You can fudge the sign of the angle $\phi$ by negating it and interpreting it appropriately.

4. Nov 6, 2015

### Mister T

Aren't c1 and c2 constants? If so, I see a sinusoid, not a damped sinusoid.

5. Nov 6, 2015

### Staff: Mentor

Ah, right. I left out the damping term in the general solution So:
$x(t) = e^{-\alpha t}(c_1 cos(ωt) + c_2 sin(ωt))$
Go from there.
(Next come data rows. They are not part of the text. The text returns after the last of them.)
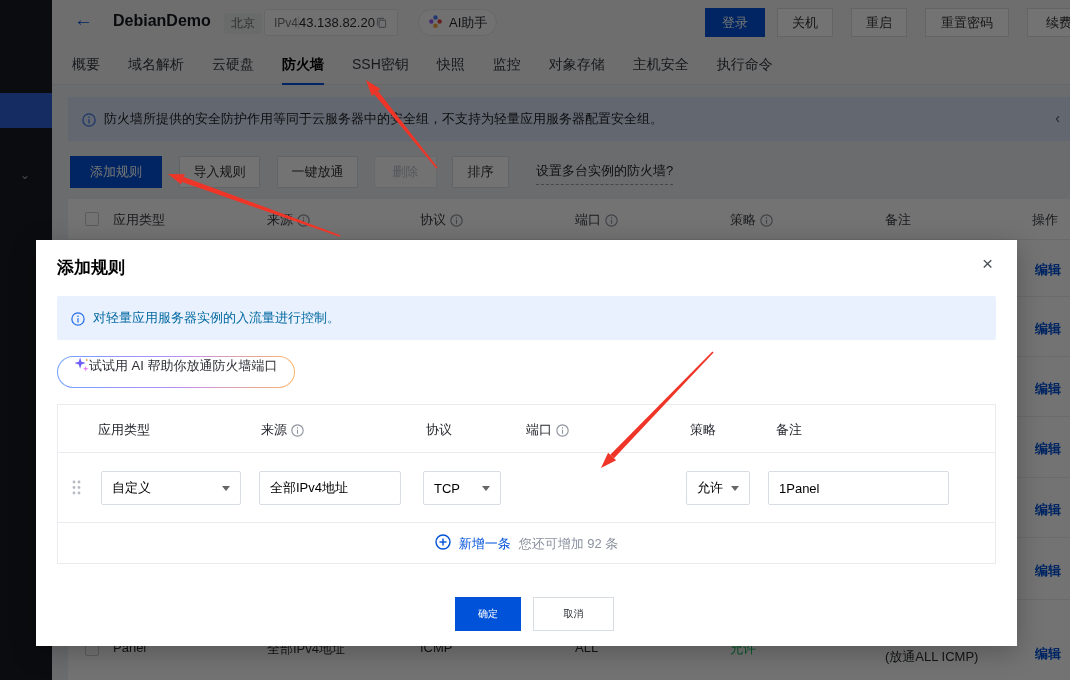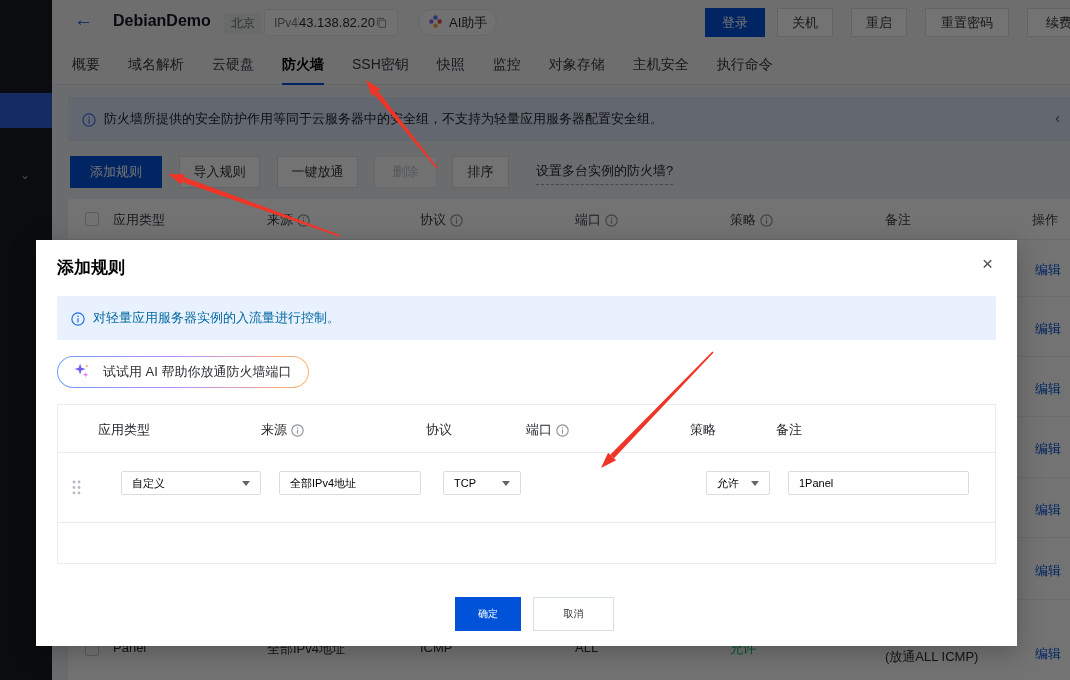"编辑" .edit-link { font-weight: none -> bold }
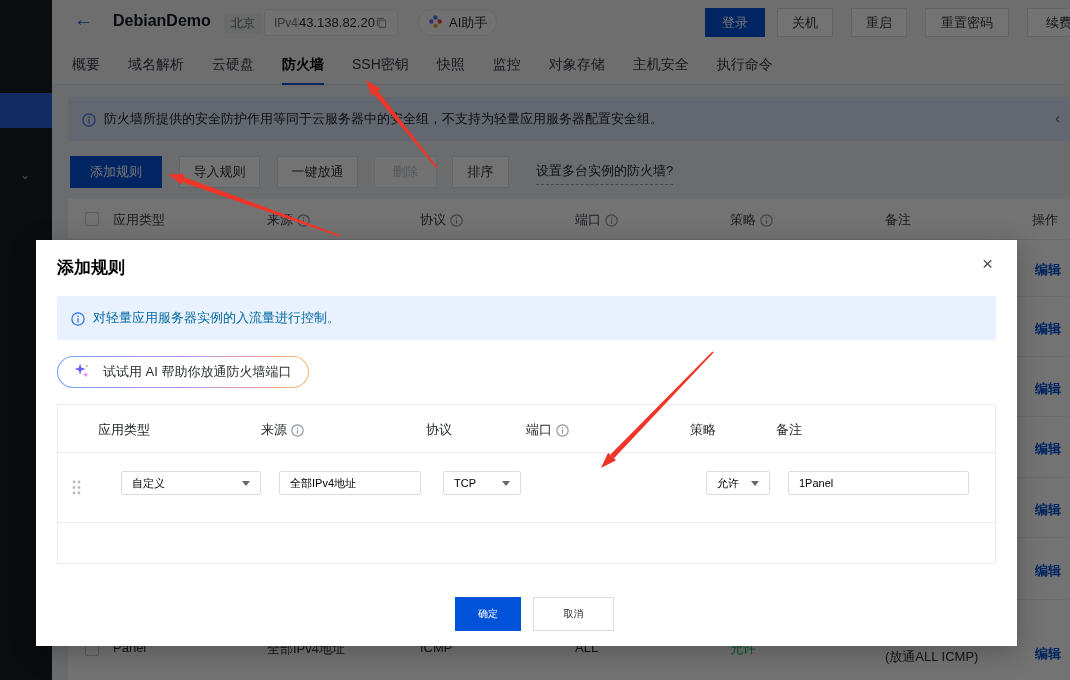"试试用 AI 帮助你放通防火墙端口" .ai-pill-inner { align-items: center -> none; gap: 14px -> 0 }
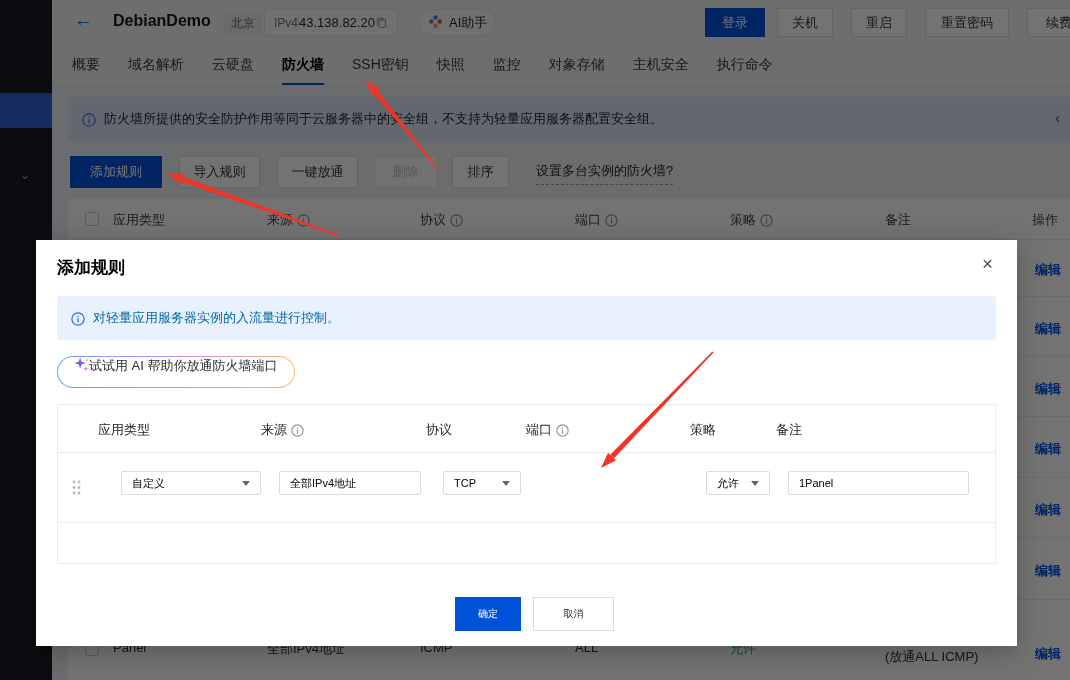"自定义" .fld { font-size: 11px -> 13px; height: 24px -> 34px; margin-left: 20px -> none }
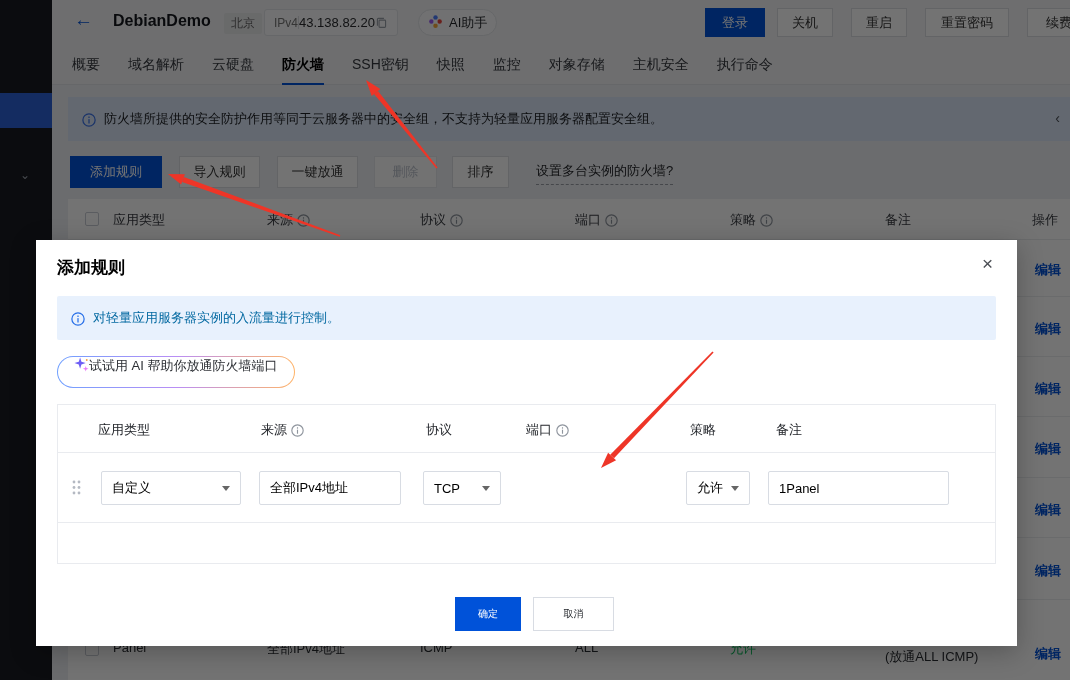"新增一条" div.add-row { html: none -> <div> <span> <svg> <circle></circle> <rect></rect> <rect></rect> </svg> </span> <span>新增一条</span> <span>您还可增加 92 条</span> </div> }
The roots of the auxiliary equation will be complex conjugates of the form $\alpha ± \omega$, where $\omega$ can be further broken down as $\omega = \sqrt{\alpha^2 - \omega_o^2}$

6. Nov 6, 2015

### Warlic

This is exactly the point where I dont know where to go from :P. Where does the c2sin(ωt) part go?

7. Nov 6, 2015

### Staff: Mentor

See post #3. The sin and cos terms can be amalgamated into a single cos (or sin) term with a constant phase shift.

8. Nov 6, 2015

### Mister T

Look at the undamped case:

$x(t)=c_1 \cos (\omega t)+c_2 \sin (\omega t)$

and

$x(t)=A \cos (\omega t+ \phi)$

are equivalent. Note that each contains two constants of integration.